Man of Steel starts out promisingly
enough. It opens on Krypton as Lara Lor-Van is giving birth to a child we know
will become Kal-El/Clark Kent/Superman, and a group of dissidents led by
Michael Shannon’s General Zod stages a military coup when the planet’s current
leadership refuses to help save their civilization from annihilation brought on
by their excessive consumption of natural resources. Though this sequence feels
rather derivative thanks to its striking similarities to the prologue for J.J.
Abrams’s Star Trek, right down to the
heavy use of lens flares, it nonetheless effectively establishes an emotional
base that would ideally anchor the rest of the film. Ayelet Zurer as Lara and
Russell Crowe, who plays her husband and Superman’s biological father, Jor-El,
are convincing even while delivering some grandiose dialogue (indeed, they’re
pretty much the only actors in the movie who are able to make the dialogue
sound natural), and as Lara watches the spaceship carrying her just-born son
disappear into the sky while the world around her literally goes up in flames,
you get a real idea of how she and Jor-El have tied up all their hopes and
dreams in his survival, of the weight of the burden placed on the shoulders of
this child who has only just entered the world. There’s genuine gravity to the
situation, but the movie that follows fails to maintain this level of urgency,
instead descending into cheap action scenes and Roland Emmerich-level
destruction porn.
One of the difficulties of
adapting Superman for the screen has always been in generating meaningful
internal – or even external – conflict for a character that is not only
essentially invincible, but also sports squeaky-clean morals. As someone who’s completely
ignorant about anything comic-book-related, I can’t say whether this lack of
complexity has always been part of the character or the result of general pop
culture and Hollywood oversimplifying him, but the fact remains that, in a
modern age where people are drawn to the troubled darkness of Batman and flawed
egotism of Iron Man, Superman, with his boy scout, do-gooder attitude and
unabashed optimism, feels out-of-place and un-relatable. Zack Snyder and co.

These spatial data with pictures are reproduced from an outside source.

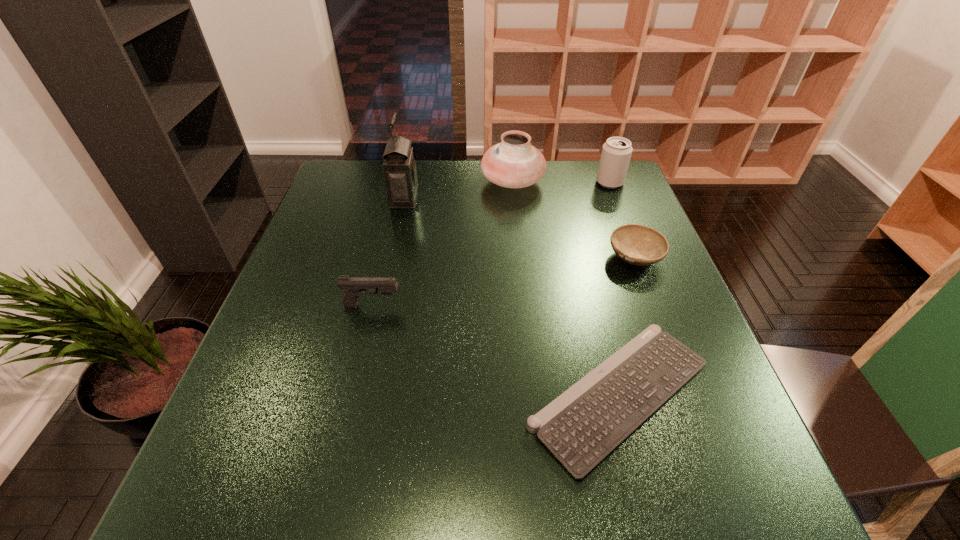
Locate an element on the screen. Image resolution: width=960 pixels, height=540 pixels. vacant space located on the front of the pottery is located at coordinates [518, 242].

Identify the location of free space located on the left of the can. (515, 183).

You are a GUI agent. You are given a task and a screenshot of the screen. Output one action in this format:
    pyautogui.click(x=<x>, y=<y>)
    Task: Click on the vacant space located 0.230m at the barrel of the third shortest object
    This screenshot has height=540, width=960.
    Given the screenshot: What is the action you would take?
    pyautogui.click(x=504, y=306)

You are a GUI agent. You are given a task and a screenshot of the screen. Output one action in this format:
    pyautogui.click(x=<x>, y=<y>)
    Task: Click on the vacant space located 0.280m on the left of the second shortest object
    
    Given the screenshot: What is the action you would take?
    pyautogui.click(x=495, y=258)

At what (x,y) coordinates should I click in order to perform the action: click on vacant space situated on the back of the nearest object. Please return your answer as a coordinate pair (x, y). The width and height of the screenshot is (960, 540). Looking at the image, I should click on (594, 294).

Where is `lantern that is at the far edge`? The height and width of the screenshot is (540, 960). lantern that is at the far edge is located at coordinates (x=399, y=167).

Locate an element on the screen. pottery present at the far edge is located at coordinates (514, 163).

Locate an element on the screen. The image size is (960, 540). can present at the far edge is located at coordinates (616, 153).

At what (x,y) coordinates should I click in order to perform the action: click on object that is at the near edge. Please return your answer as a coordinate pair (x, y). The width and height of the screenshot is (960, 540). Looking at the image, I should click on (582, 426).

Find the location of `object present at the left edge`. object present at the left edge is located at coordinates (354, 287).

attempt to fix this problem by giving the hero a moody background full of
bullying and I-never-asked-for-this angst. After seeing numerous flashbacks of
Clark’s childhood, like an episode where he rescue his classmates, including a
kid who’d been teasing him, after their school bus careens off the road and
into a river, we learn that he’s always been driven by the innate need to help
people and that he feels a great sense of alienation, but that’s about it. We
never get more than the most basic glimpse of his inner psyche, and even this
is largely discarded by the time the movie’s central plot kicks into gear.